**PROVIDED MATERIAL**
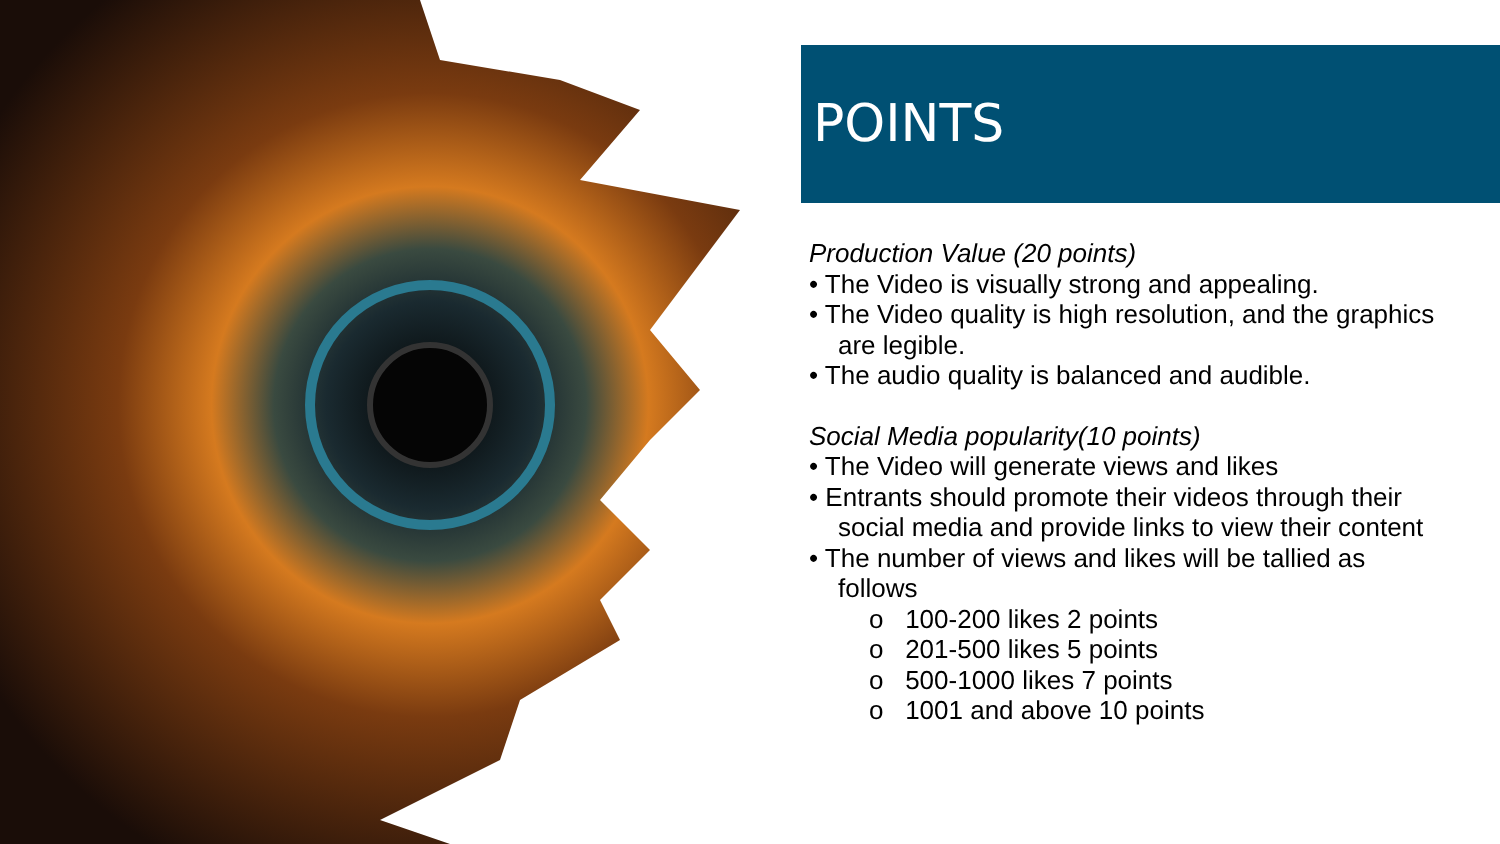POINTS
Production Value (20 points)
• The Video is visually strong and appealing.
• The Video quality is high resolution, and the graphics are legible.
• The audio quality is balanced and audible.
Social Media popularity(10 points)
• The Video will generate views and likes
• Entrants should promote their videos through their social media and provide links to view their content
• The number of views and likes will be tallied as follows
o 100-200 likes 2 points
o 201-500 likes 5 points
o 500-1000 likes 7 points
o 1001 and above 10 points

**WHAT THE EXERCISE ASKS**
An exact copy of all the entries is required, and it must contain no pictures.

**TASK SOLUTION**
POINTS
Production Value (20 points)
• The Video is visually strong and appealing.
• The Video quality is high resolution, and the graphics are legible.
• The audio quality is balanced and audible.
Social Media popularity(10 points)
• The Video will generate views and likes
• Entrants should promote their videos through their social media and provide links to view their content
• The number of views and likes will be tallied as follows
o 100-200 likes 2 points
o 201-500 likes 5 points
o 500-1000 likes 7 points
o 1001 and above 10 points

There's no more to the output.